Ø 3°) Etre à la hauteur. Etre quelqu'un qui réponde, qui tienne, qui ne transige pas sur sa propre dignité. Mais curieusement, être à la hauteur signifie aussi (au fond tout cela est une question de parole) savoir rester silencieux et inamovible, afin d'être capable d'assurer aussi du silence pour l'autre, d'écarter de lui ce qui l'écrase et l'oppresse, lui offrir un espace dans lequel il puisse se récupérer et être seul. Jouer le rôle de pôle d'identification (non pas qu'il s'identifie à moi, mais qu'il s'identifie à partir de moi). Naturellement ce mouvement ne marche que s'il est réciproque. Quiconque s'identifie grâce à moi me permet de m'identifier moi-même (non pas me connaître, ce qui n'a aucun sens, mais pouvoir dire "je" ).
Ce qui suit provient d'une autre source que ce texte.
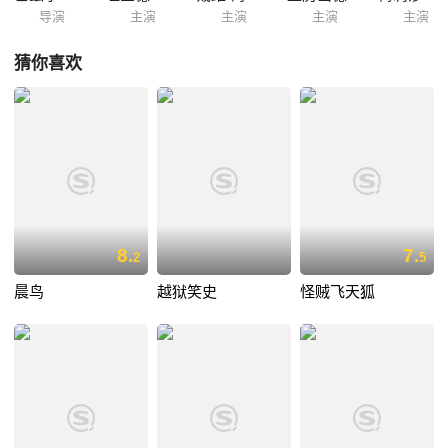
导演
主演
主演
主演
主演
猜你喜欢
8.
7.
2
5
晨鸟
越狱笑史
怪贼飞天狐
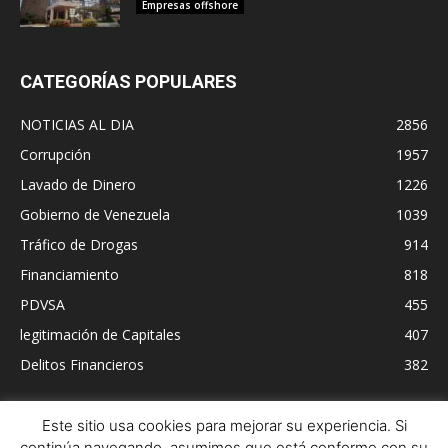
Empresas offshore
CATEGORÍAS POPULARES
NOTICIAS AL DIA
2856
Corrupción
1957
Lavado de Dinero
1226
Gobierno de Venezuela
1039
Tráfico de Drogas
914
Financiamiento
818
PDVSA
455
legitimación de Capitales
407
Delitos Financieros
382
Este sitio usa cookies para mejorar su experiencia. Si
continúa navegando, asumimos que está conforme con su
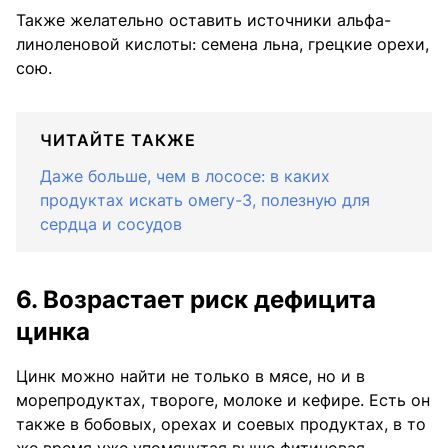
Также желательно оставить источники альфа-
линоленовой кислоты: семена льна, грецкие орехи,
сою.
ЧИТАЙТЕ ТАКЖЕ
Даже больше, чем в лососе: в каких
продуктах искать омегу-3, полезную для
сердца и сосудов
6. Возрастает риск дефицита
цинка
Цинк можно найти не только в мясе, но и в
морепродуктах, твороге, молоке и кефире. Есть он
также в бобовых, орехах и соевых продуктах, в то
же время уже упомянутая выше фитиновая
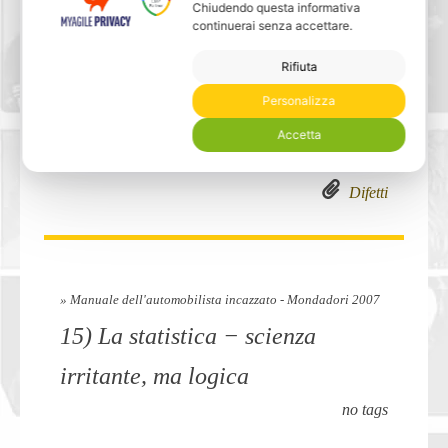
Chiudendo questa informativa
continuerai senza accettare.
dico sempre quello che penso”
Rifiuta
merita la seguente risposta: “Ma
Personalizza
dato che pensi delle cazzate,
Accetta
preferirei che tu fossi bugiardo”.
Difetti
» Manuale dell'automobilista incazzato - Mondadori 2007
15) La statistica − scienza
irritante, ma logica
no tags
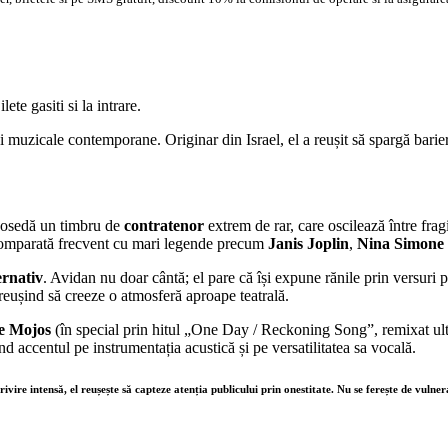
te gasiti si la intrare.
nei muzicale contemporane. Originar din Israel, el a reușit să spargă barie
. Posedă un timbru de
contratenor
extrem de rar, care oscilează între fragi
nd comparată frecvent cu mari legende precum
Janis Joplin
,
Nina Simone
ernativ
. Avidan nu doar cântă; el pare că își expune rănile prin versuri 
reușind să creeze o atmosferă aproape teatrală.
e Mojos
(în special prin hitul „One Day / Reckoning Song”, remixat ulte
 accentul pe instrumentația acustică și pe versatilitatea sa vocală.
ivire intensă, el reușește să capteze atenția publicului prin onestitate. Nu se ferește de vulne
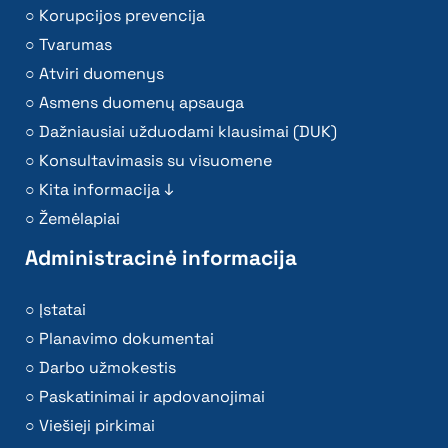
Korupcijos prevencija
Tvarumas
Atviri duomenys
Asmens duomenų apsauga
Dažniausiai užduodami klausimai (DUK)
Konsultavimasis su visuomene
Kita informacija ↓
Žemėlapiai
Administracinė informacija
Įstatai
Planavimo dokumentai
Darbo užmokestis
Paskatinimai ir apdovanojimai
Viešieji pirkimai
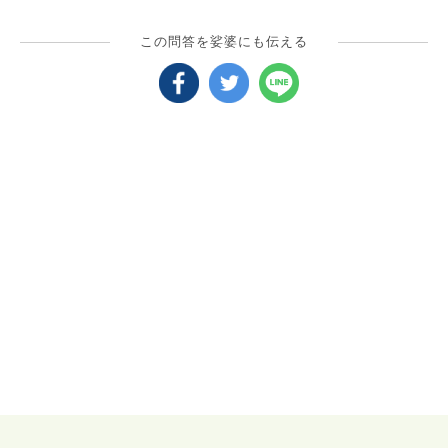
この問答を娑婆にも伝える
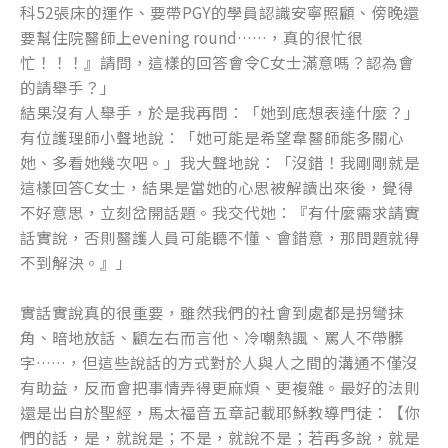
科52張床的運作、要帶PGY的學員認識安寧照顧、傍晚還
要幫住院醫師上evening round……，真的很忙很
忙！！！』請問，這樣的回答會令C女士滿意嗎？認為會
的請舉手？」
結果沒有人舉手，於是我再問：「她到底想表達什麼？」
有位護理師小聲地說：「她可能是希望韋醫師能多關心
她、多看她幾次吧。」我大聲地說：「沒錯！我剛剛就是
這樣回答C女士，結果是當她的心思被解讀出來後，覺得
不好意思，立刻岔開話題。我交代她：『有什麼需求請實
話實說，否則醫護人員可能聽不懂、會錯意，那問題就得
不到解決。』」
實話實說真的很重要，雖然我們的社會到處都是拐彎抹
角、暗地放話、顧左右而言他、冷嘲熱諷、罵人不帶髒
字……，但這些說話的方式對於人與人之間的溝通不僅沒
有助益，反而會把事情弄得更麻煩、更複雜。最好的法則
還是出自於聖經，馬太福音五章記載耶穌教導門徒：【你
們的話，是，就說是；不是，就說不是；若再多說，就是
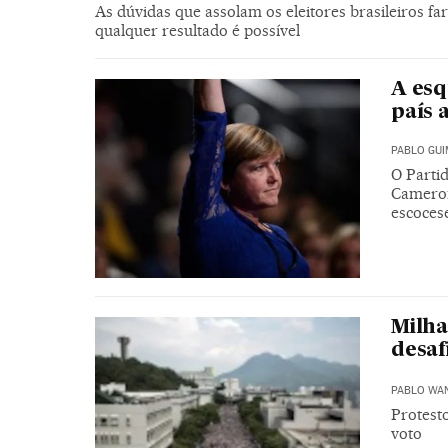
As dúvidas que assolam os eleitores brasileiros 
qualquer resultado é possível
A esq
país 
PABLO GU
O Parti
Cameron
escocese
Milha
desa
PABLO WA
Protest
voto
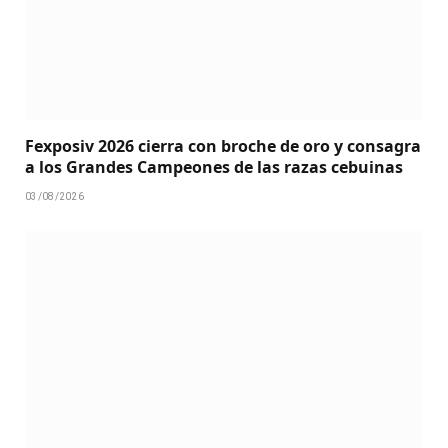
Fexposiv 2026 cierra con broche de oro y consagra
a los Grandes Campeones de las razas cebuinas
03/08/2026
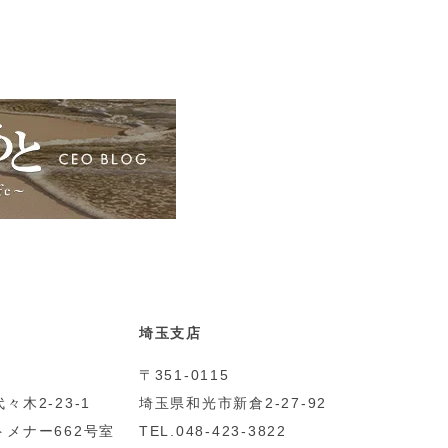
埼玉支店
〒351-0115
々木2-23-1
埼玉県和光市新倉2-27-92
メナー662号室
TEL.048-423-3822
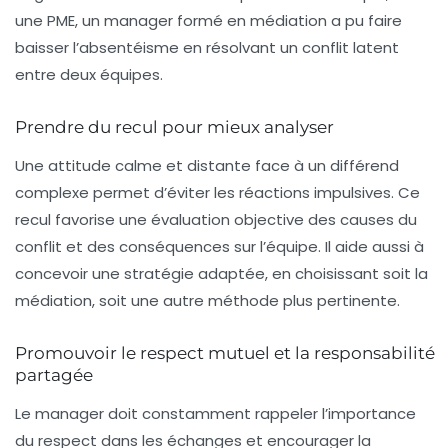
une PME, un manager formé en médiation a pu faire
baisser l’absentéisme en résolvant un conflit latent
entre deux équipes.
Prendre du recul pour mieux analyser
Une attitude calme et distante face à un différend
complexe permet d’éviter les réactions impulsives. Ce
recul favorise une évaluation objective des causes du
conflit et des conséquences sur l’équipe. Il aide aussi à
concevoir une stratégie adaptée, en choisissant soit la
médiation, soit une autre méthode plus pertinente.
Promouvoir le respect mutuel et la responsabilité
partagée
Le manager doit constamment rappeler l’importance
du respect dans les échanges et encourager la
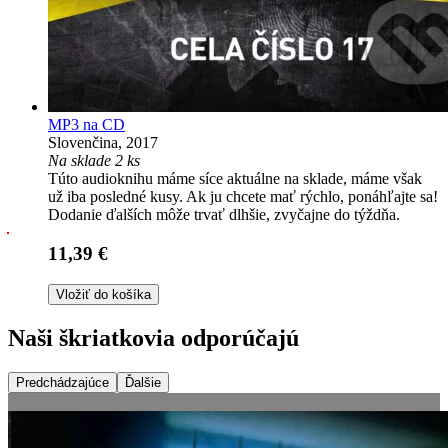
MP3 na CD
Slovenčina, 2017
Na sklade 2 ks
Túto audioknihu máme síce aktuálne na sklade, máme však
už iba posledné kusy. Ak ju chcete mať rýchlo, ponáhľajte sa!
Dodanie ďalších môže trvať dlhšie, zvyčajne do týždňa.
11,39 €
Vložiť do košíka
Naši škriatkovia odporúčajú
Predchádzajúce
Ďalšie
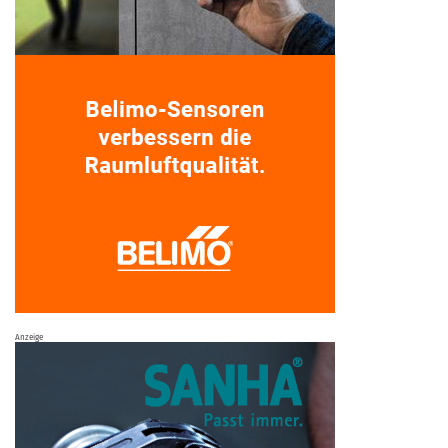
Anzeige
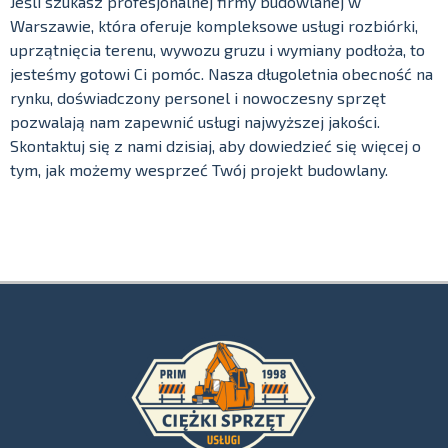
Jeśli szukasz profesjonalnej firmy budowlanej w
Warszawie, która oferuje kompleksowe usługi rozbiórki,
uprzątnięcia terenu, wywozu gruzu i wymiany podłoża, to
jesteśmy gotowi Ci pomóc. Nasza długoletnia obecność na
rynku, doświadczony personel i nowoczesny sprzęt
pozwalają nam zapewnić usługi najwyższej jakości.
Skontaktuj się z nami dzisiaj, aby dowiedzieć się więcej o
tym, jak możemy wesprzeć Twój projekt budowlany.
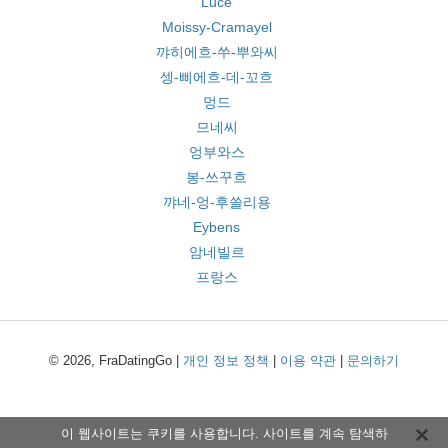
Lucé
Moissy-Cramayel
꺄히에흐-쑤-뿌와씨
셍-삐에흐-데-꼬흐
멍드
므네씨
엉부와스
봉-쓰꾸흐
꺄네-엉-후쓸리용
Eybens
암네빌르
프랑스
© 2026, FraDatingGo |
개인 정보 정책
|
이용 약관
|
문의하기
이 웹사이트는 쿠키를 사용합니다. 사이트를 계속 탐색하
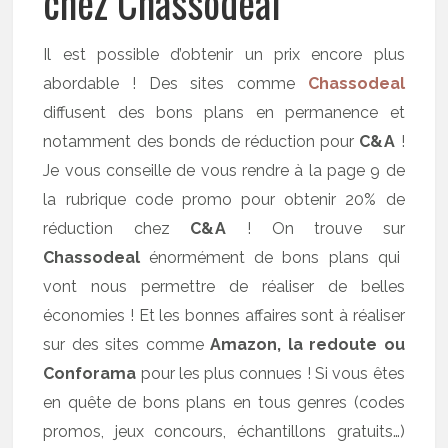
chez Chassodeal
Il est possible d’obtenir un prix encore plus
abordable ! Des sites comme
Chassodeal
diffusent des bons plans en permanence et
notamment des bonds de réduction pour
C&A
!
Je vous conseille de vous rendre à la page 9 de
la rubrique code promo pour obtenir 20% de
réduction chez
C&A
! On trouve sur
Chassodeal
énormément de bons plans qui
vont nous permettre de réaliser de belles
économies ! Et les bonnes affaires sont à réaliser
sur des sites comme
Amazon, la redoute ou
Conforama
pour les plus connues ! Si vous êtes
en quête de bons plans en tous genres (codes
promos, jeux concours, échantillons gratuits…)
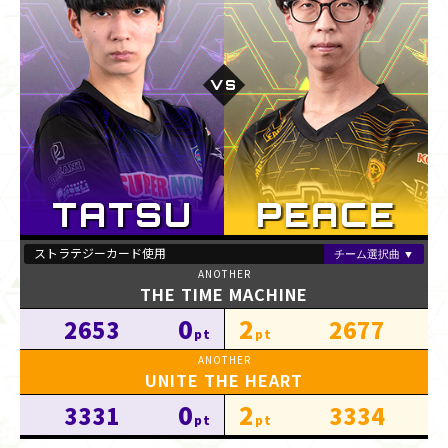
THE TIME MACHINE
0
2
2653
2677
UNITE THE HEART
0
2
3331
3334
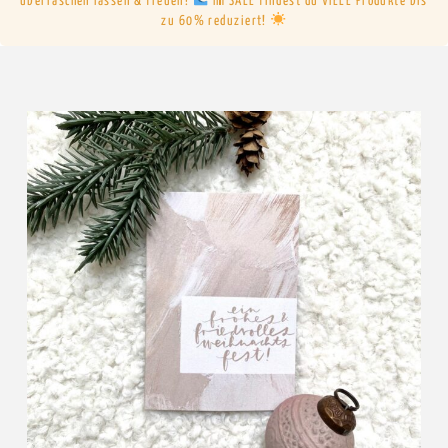
überraschen lassen & freuen!
Im SALE findest du VIELE Produkte bis
zu 60% reduziert!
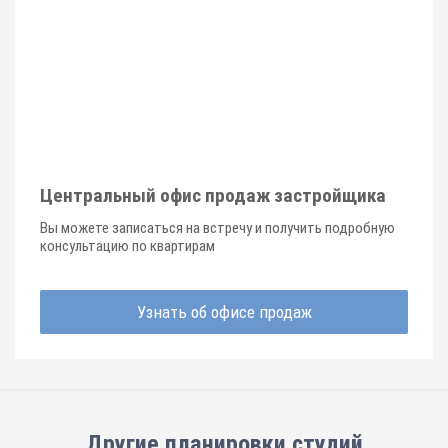
Центральный офис продаж застройщика
Вы можете записаться на встречу и получить подробную
консультацию по квартирам
Узнать об офисе продаж
Другие планировки
студий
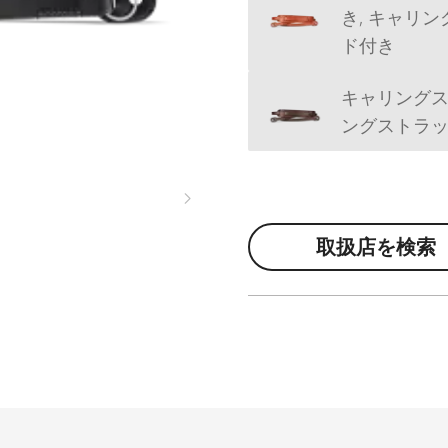
き, キャリ
ド付き
キャリングス
ングストラッ
取扱店を検索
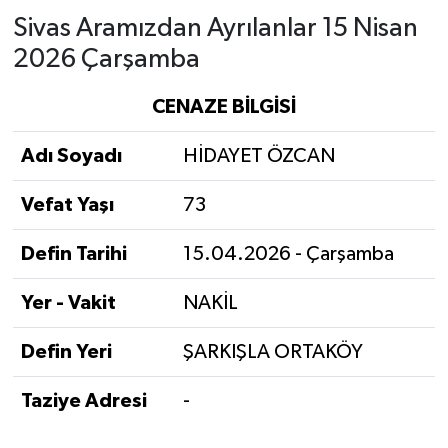
Sivas Aramızdan Ayrılanlar 15 Nisan
YAŞAM
2026 Çarşamba
CENAZE BİLGİSİ
Adı Soyadı
HİDAYET ÖZCAN
Vefat Yaşı
73
Defin Tarihi
15.04.2026 - Çarşamba
Yer - Vakit
NAKİL
Defin Yeri
ŞARKIŞLA ORTAKÖY
Taziye Adresi
-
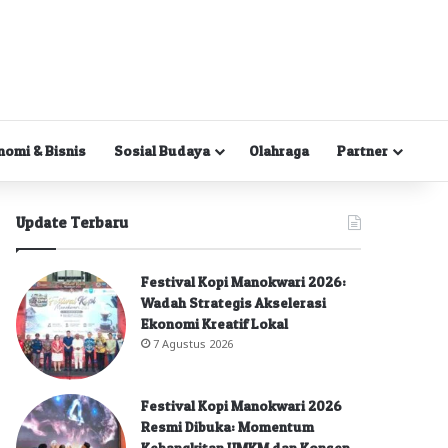
nomi & Bisnis
Sosial Budaya
Olahraga
Partner
Update Terbaru
Festival Kopi Manokwari 2026:
Wadah Strategis Akselerasi
Ekonomi Kreatif Lokal
7 Agustus 2026
Festival Kopi Manokwari 2026
Resmi Dibuka: Momentum
Kebangkitan UMKM dan Konsep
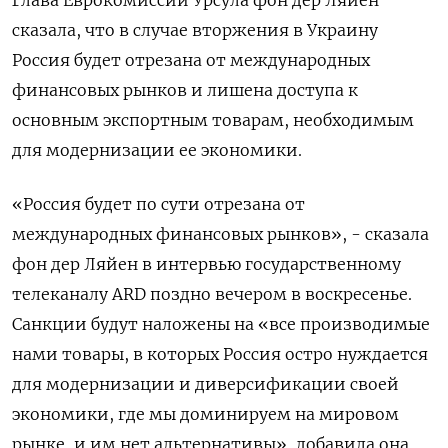
Глава Еврокомиссии Урсула фон дер Ляйен
сказала, что в случае вторжения в Украину
Россия будет отрезана от международных
финансовых рынков и лишена доступа к
основным экспортным товарам, необходимым
для модернизации ее экономики.
«Россия будет по сути отрезана от
международных финансовых рынков», - сказала
фон дер Ляйен в интервью государственному
телеканалу ARD поздно вечером в воскресенье.
Санкции будут наложены на «все производимые
нами товары, в которых Россия остро нуждается
для модернизации и диверсификации своей
экономики, где мы доминируем на мировом
рынке, и им нет альтернативы», добавила она.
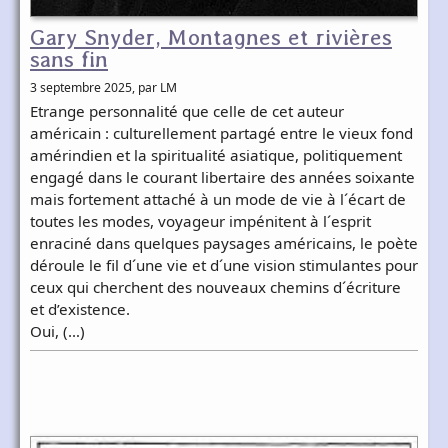
Gary Snyder, Montagnes et rivières
sans fin
3 septembre 2025
, par LM
Etrange personnalité que celle de cet auteur
américain : culturellement partagé entre le vieux fond
amérindien et la spiritualité asiatique, politiquement
engagé dans le courant libertaire des années soixante
mais fortement attaché à un mode de vie à l´écart de
toutes les modes, voyageur impénitent à l´esprit
enraciné dans quelques paysages américains, le poète
déroule le fil d´une vie et d´une vision stimulantes pour
ceux qui cherchent des nouveaux chemins d´écriture
et d’existence.
Oui, (…)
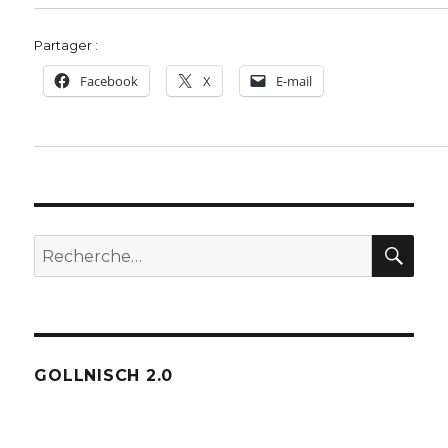
Partager :
Facebook
X
E-mail
REC
Recherche
pour :
GOLLNISCH 2.0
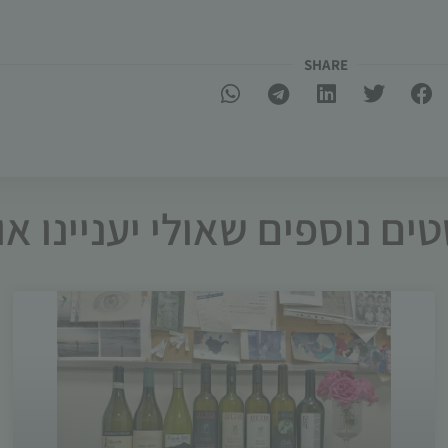
SHARE​
ים נוספים שאולי יעניינו א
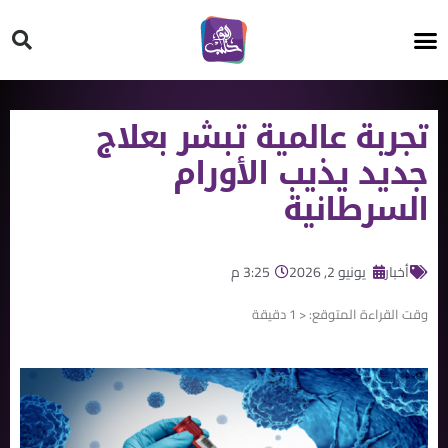
HT ON #
تجربة عالمية تبشر بعلاج
جديد يذيب الأورام
السرطانية
أخبار
يونيو 2, 2026
3:25 م
وقت القراءة المتوقع:
< 1
دقيقة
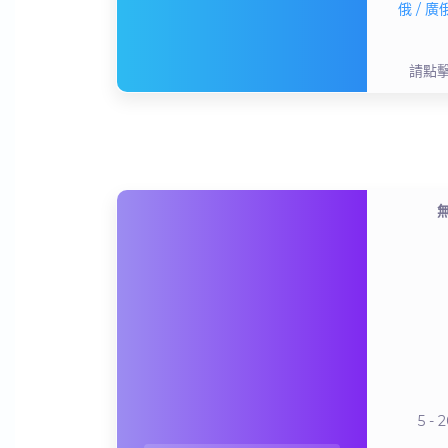
俄 / 廣
請點
5 -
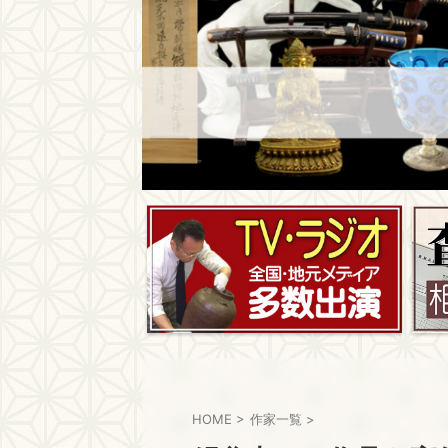
HOME
>
作家一覧
>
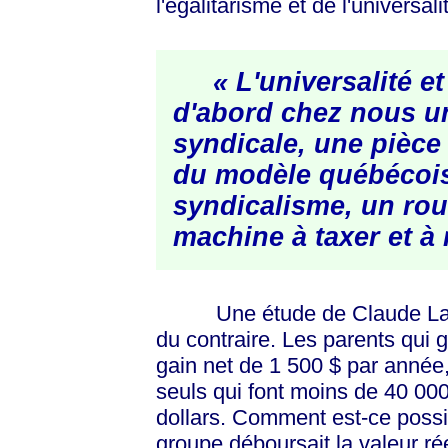
l'égalitarisme et de l'universal
« L'universalité et 
d'abord chez nous u
syndicale, une pièce
du modèle québécois
syndicalisme, un rou
machine à taxer et à
Une étude de Claude Laferri
du contraire. Les parents qui
gain net de
1 500 $
par année, 
seuls qui font moins de
40 00
dollars. Comment est-ce possib
groupe déboursait la valeur ré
 Ø 4°) Se tenir sur le côté, autrement dit, effectivement, accompagner: ni devant pour donner l'exemple, ni derrière pour guider en tenant les rênes, mais à-côté afin de ne pas boucher la vue, ne pas étouffer l'initiative. Se mettre à son service comme pourvoyeur de moyens dès lors que quelqu'un demande. Ce qui suppose de lâcher prise sur les fins (elles ne sauraient être les miennes), mais garder le contrôle absolu des moyens qu'on entend mettre en oeuvre. Etre une caisse de résonance, qui ne vibre pas à n'importe quoi, mais seulement à ce qui lui paraît authentique et conforme à ce qu'il est: "Ça je peux te le donner, mais pas ça".

 Ø 5°) S'affirmer soi-même complètement, sans tenir compte de l'autre, mais en n'investissant jamais que la place qu'il laisse complètement libre. Parce qu'il n'y a que la liberté qui puisse éveiller la liberté et que c'est le seul moyen de ne pas empiéter sur le territoire d'autrui que d'occuper entièrement tout le sien. Car il s'agit d'avoir suffisamment confiance en soi-même pour avoir confiance en l'autre au point de pouvoir lui livrer ce que l'on pense - et qu'il en fasse strictement ce qu'il veut.

 En fait, je ne pense pas que ces principes (qui ne sont que cinq aspects d'une même réalité) soient seulement la charte de l'accompagnement. Ils inscrivent l'accompagnement dans la relation sociale la plus normale et la plus générale, celle de l'hospitalité réciproque des libertés qui seule est capable de donner quelque saveur à nos existences.